Kant and the Metaphysics of Causality

Kant and the Metaphysics of Causality
Author: Eric Watkins
Publisher: Cambridge University Press
Total Pages: 466
Release: 2005
Genre: History
ISBN: 9780521543613

Download Kant and the Metaphysics of Causality Book in PDF, Epub and Kindle

A book about Kant's views on causality as understood in their proper historical context.

The Actual and the Possible

The Actual and the Possible
Author: Mark Sinclair
Publisher: Oxford University Press
Total Pages: 250
Release: 2017
Genre: Mathematics
ISBN: 0198786433

Download The Actual and the Possible Book in PDF, Epub and Kindle

The Actual and the Possible presents new essays by leading specialists on modality and the metaphysics of modality in the history of modern philosophy from the seventeenth to the twentieth centuries. It revisits key moments in the history of modern modal doctrines, and illuminates lesser-known moments of that history. The ultimate purpose of this historical approach is to contextualise and even to offer some alternatives to dominant positions within the contemporary philosophy of modality.

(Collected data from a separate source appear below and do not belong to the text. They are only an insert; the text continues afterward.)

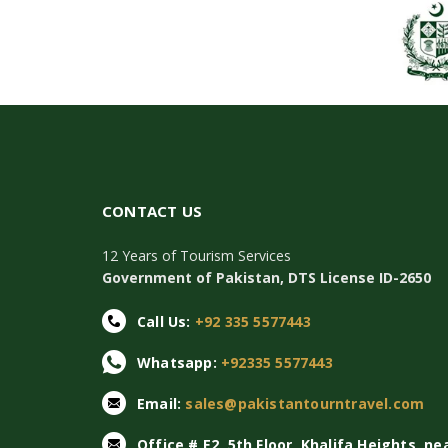
CONTACT US
12 Years of Tourism Services
Government of Pakistan, DTS License ID-2650
Call Us:
+92 335 5577443
Whatsapp:
+92335 5577443
Email:
sales@pakistantourntravel.com
Office # E2, 5th Floor, Khalifa Heights, ne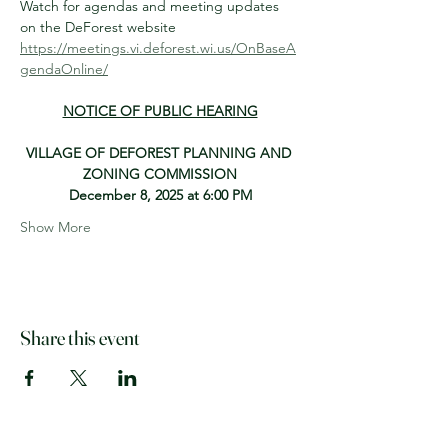
Watch for agendas and meeting updates 
on the DeForest website
https://meetings.vi.deforest.wi.us/OnBaseA
gendaOnline/
NOTICE OF PUBLIC HEARING
VILLAGE OF DEFOREST PLANNING AND 
ZONING COMMISSION
December 8, 2025 at 6:00 PM
Show More
Share this event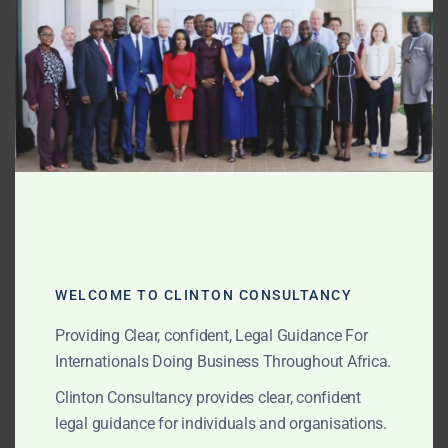
enforceability
MOD
Early case assessment and risk analysis
Negotiating settlements to avoid formal
proceedings
Representation During Proceedings
Drafting and filing notices of arbitration
Preparing submissions and evidence
WELCOME TO CLINTON CONSULTANCY
Managing hearings in person or virtually
Providing Clear, confident, Legal Guidance For
Cross-examining witnesses and experts
Internationals Doing Business Throughout Africa.
Clinton Consultancy provides clear, confident
Award Enforcement
legal guidance for individuals and organisations.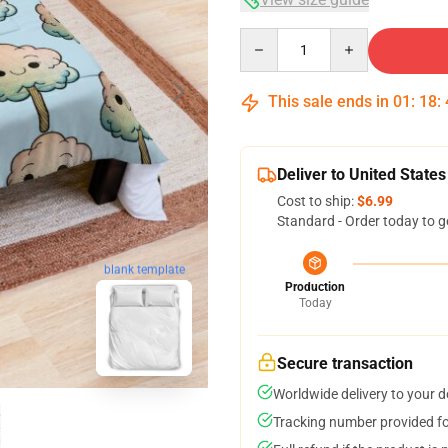
Quantity
This sale ends in
01
:
18
:
Deliver to United States
Cost to ship:
$6.99
Standard - Order today to g
blank template
Production
Today
Secure transaction
Worldwide delivery to your 
Tracking number provided for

Hence the volume contains not only new scholarship on the early-modern doctrines of Baruch Spinoza, G. W. F. Leibniz, Christian Wolff and Immanuel Kant, but also work relating to less familiar nineteenth-century thinkers such as Alexius Meinong and Jan Lukasiewicz, together with essays on celebrated nineteenth- and twentieth-century thinkers such as G. W. F. Hegel, Martin Heidegger and Bertrand Russell, whose modal doctrines have not previously garnered the attention they deserve. The volume thus covers a variety of traditions, and its historical range extends to the end of the twentieth century, addressing the legacy of W. V. Quine's critique of modality within recent analytic philosophy.

Kant's Criticism of Metaphysics

Kant's Criticism of Metaphysics
Author: William Henry Walsh
Publisher: Columbia University Press
Total Pages: 265
Release: 1975-01
Genre: Philosophy
ISBN: 9780852242834

Download Kant's Criticism of Metaphysics Book in PDF, Epub and Kindle

In this text the author elucidates, connects and assesses the arguments in Kant's Critique of Pure Reason in the form of a continuous essay. He claims that the experience in whose possibility Kant is interested is an experience which is essentially shared or shareable, with the consequence that the Kantian world of appearance is a world of facts, not things.